I carried a wicker chair out to the terrace, and sat for a while to watch the evening descend on the sea. For years every vacation had revolved around the two children, and when they got older and began traveling the world with their friends I always stayed home, waiting for their return. I worried not only about all kinds of catastrophes (the dangers of air travel, ocean voyages, wars, earthquakes, tidal waves) but about their fragile nervous systems, possible tensions with their traveling companions, sentimental dramas because of affections returned too easily or not returned at all. I wanted to be ready to cope with sudden requests for help, I was afraid they would accuse me of being what in fact I was, distracted or absent, absorbed in myself. Enough. I got up, went to take a shower.

Afterward I was hungry and went back to the tray of fruit.

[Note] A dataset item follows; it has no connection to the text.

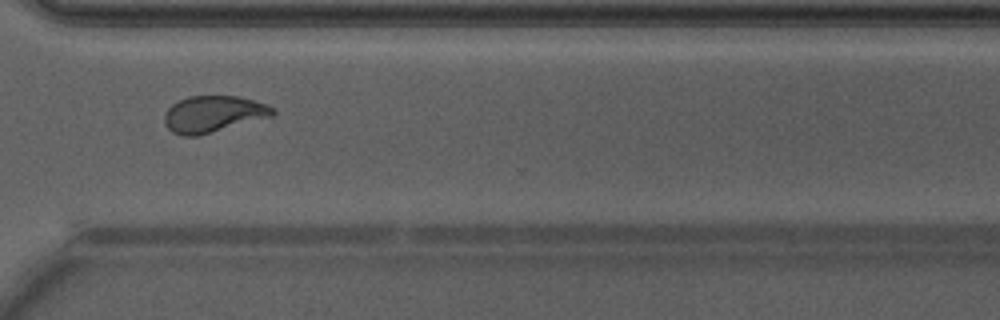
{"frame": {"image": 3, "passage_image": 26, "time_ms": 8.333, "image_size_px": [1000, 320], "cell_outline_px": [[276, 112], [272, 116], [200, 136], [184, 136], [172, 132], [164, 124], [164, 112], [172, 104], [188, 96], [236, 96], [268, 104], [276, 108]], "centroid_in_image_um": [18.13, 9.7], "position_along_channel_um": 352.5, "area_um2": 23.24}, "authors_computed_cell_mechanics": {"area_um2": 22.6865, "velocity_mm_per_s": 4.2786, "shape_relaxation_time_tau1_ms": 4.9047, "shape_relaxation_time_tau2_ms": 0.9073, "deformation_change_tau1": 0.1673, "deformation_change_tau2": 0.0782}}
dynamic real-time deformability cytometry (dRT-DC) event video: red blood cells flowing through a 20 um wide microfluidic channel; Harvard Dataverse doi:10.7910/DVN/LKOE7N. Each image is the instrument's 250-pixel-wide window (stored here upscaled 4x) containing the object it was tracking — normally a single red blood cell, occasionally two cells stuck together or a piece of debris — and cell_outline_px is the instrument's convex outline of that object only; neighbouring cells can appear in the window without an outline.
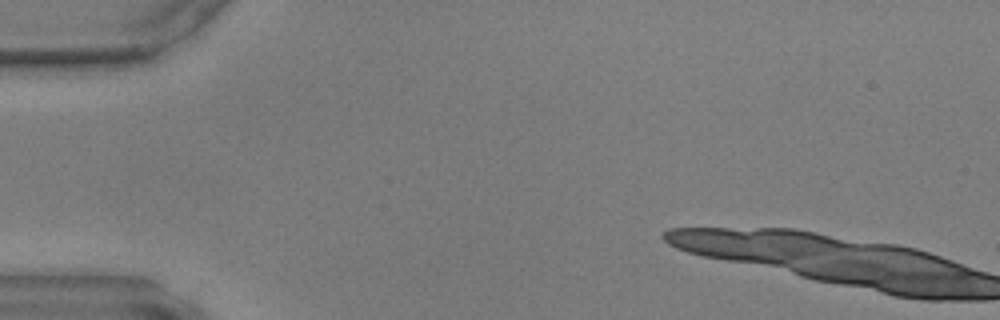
{"species": "common noctule bat (a hibernating species)", "species_latin": "Nyctalus noctula", "temperature_condition": "warm", "stored_images_in_passage": 3, "camera_frame_rate_fps": 3000, "um_per_image_px": 0.085, "animal": {"sex": "male", "body_mass_g": 17.9, "forearm_length_mm": 54.2}, "frame": {"image": 1, "passage_image": 2, "time_ms": 0.333, "image_size_px": [1000, 320], "cell_outline_px": [[780, 260], [748, 260], [712, 256], [696, 252], [684, 248], [668, 240], [668, 236], [684, 228], [716, 228], [736, 232], [748, 236]], "centroid_in_image_um": [61.26, 20.73], "position_along_channel_um": 23.7, "area_um2": 16.07}}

I discovered that under the beautiful show figs, pears, prunes, peaches, grapes were overripe or rotten. I took a knife and cut off large black areas, but the smell disgusted me, the taste, and I threw almost all of it in the garbage. I could go out, look for a restaurant, but I gave up on eating because I was tired, I wanted to sleep.

In the bedroom there were two large windows. I opened them and turned off the lights. Outside, every so often, I saw the beam of a lighthouse explode out of the darkness and strike the room for a few seconds. One should never arrive in an unknown place at night, everything is undefined, every object is easily exaggerated. I lay down on the bed in my bathrobe, my hair wet, and stared at the ceiling, waiting for the moment when it would become white with light. I heard the distant sound of an outboard motor and a faint song that was like a meow. I had no contours. I turned drowsily and touched something on the pillow that felt cold, something made of tissue paper.

I turned on the light. On the bright-white material of the pillowcase was an insect, three or four centimeters long, like a giant fly. It was dark brown, and motionless, with membranous wings. I said to myself: it’s a cicada, maybe its abdomen burst on my pillow. I touched it with the hem of my bathrobe, it moved and became immediately quiet. Male, female. The stomach of the females doesn’t have elastic membranes, it doesn’t sing, it’s mute. I felt disgust. The cicada punctures olive trees and makes the sap drip from the bark of the mountain ash. I cautiously picked up the pillow, went to one of the windows, and tossed the insect out. That was how my vacation began.